Sevmek, sevilmek, kavuşmak zamanında güzel.
Gençlik güzel zamanında!
Sınav bile zamanında güzel, ders zamanında.
Yemek zamanında güzel, açlık zamanında..
Ne bir eksik, ne bir fazla
Ölüm bile tam zamanındadır!
***
Başkalarını bilmem ama bana göre, dünyanın en güzel mesleği öğrencilik.

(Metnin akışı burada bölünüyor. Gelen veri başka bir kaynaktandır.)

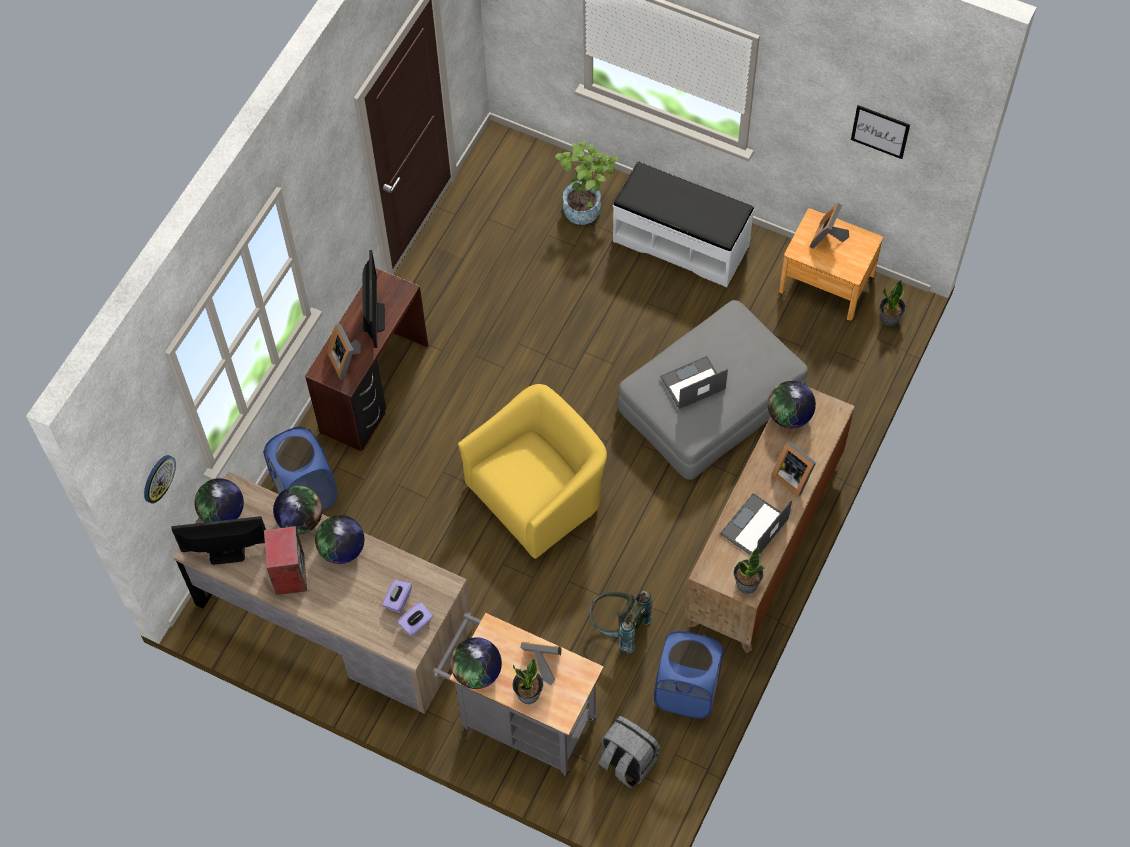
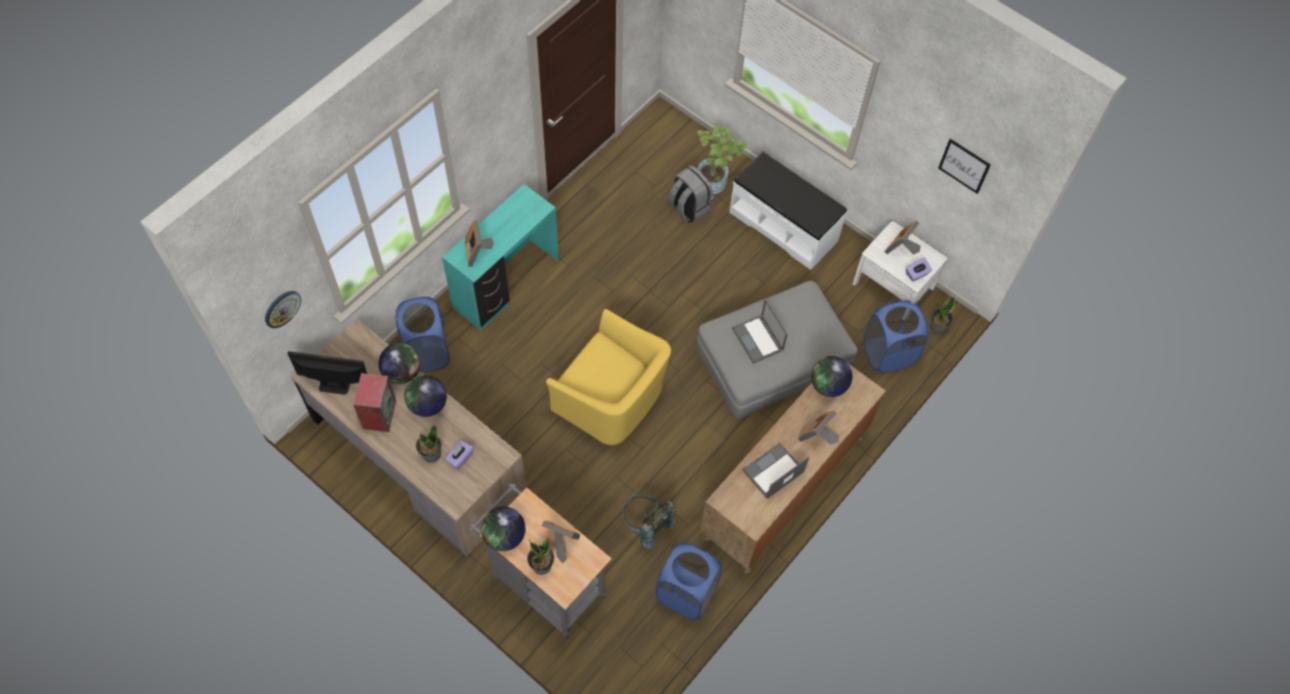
camera: 10 degrees right, 0 degrees up
(223, 513) = (342, 351): globe -> none
(373, 317) = (511, 223): monitor -> none
(376, 389) = (507, 284): brown desk -> turquoise desk
(416, 624) = (469, 482): purple tissue box -> purple tissue box (916, 274)
(538, 494) = (611, 399): yellow armchair -> yellow armchair turned 60 degrees clockwise
(627, 762) = (620, 640): grey backpack -> grey backpack (688, 208)
(692, 383) = (758, 340): laptop -> laptop turned 105 degrees counterclockwise
(746, 584) = (753, 518): potted plant -> potted plant (431, 454)
(793, 476) = (818, 436): picture frame -> picture frame turned 75 degrees clockwise
(826, 282) = (893, 285): brown nightstand -> white nightstand
(841, 363) = (888, 353): none -> blue laundry basket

O da zamanında güzeldi..
Son zamanlara; gidin bir de onlara sorun, hemen hepsi, bitse de kurtulsak modunda.
Tek hedefleri var, o da diploma.
Ne gençliğin ne de öğrenciliğin keyfini yaşayabiliyorlar.
Diplomalarını alıp iş aramaya başladıklarında ise; hayatlarının en büyük şokuyla karşı karşıya kalıyorlar.
Diploma alınca her şeyi yapacaklarını, hemen iş bulacaklarını hayal ediyorlar.
*Devlete girebilmek için KPSS köleliğine başlıyorlar.
*1,2,3,4 Kez; KPSS’ye hazırlanıyor. “Bu kez olacak” diye kendine gaz veriyor ama işi çok zor.
*Yeterli 1 veya 2 yabancı dili yoksa; işleri daha da zor.
*Özel sektör, onları daha da zorluyor.
Sonunda; hayatı ve yapacaklarını ötelemeye başlıyorlar!..
Hemen her şeyi ötelemeye bayılırız.
Bugün git, yarın gel. Şimdi sırası mı?
Ona gelinceye kadar yapacak daha çok iş var diyerek ya da başka gerekçelerle, yapacaklarımızı ötelemeyi severiz.
Öğrenciyken ödevleri son dakikaya bırakır, sınavlara son akşam çalışırız.
Tatile gideceksek de rezervasyonlarımızı son dakikaya kadar yapmayıp, sonra da fiyatlar niye bu kadar pahalı diye kıyametler koparırız.
Elbette, her şeyin bir sırası var ama bugün ertelediğiniz her şeyi, yarın yerine koymamız ya da yaşamamız mümkün değil.
Örneğin, yeniden öğrencilik yıllarına ve o yaşlara geri dönemezsiniz!
Örneğin, yakınlarına hayattayken göstermediğiniz ilgiyi, sevgiyi, öldükten sonra yaşatamazsınız.
Örneğin, verdiğiniz oydan pişmanlık duyduğunuzda, 4 yıldan önce kararınızı sandığa yansıtamazsınız.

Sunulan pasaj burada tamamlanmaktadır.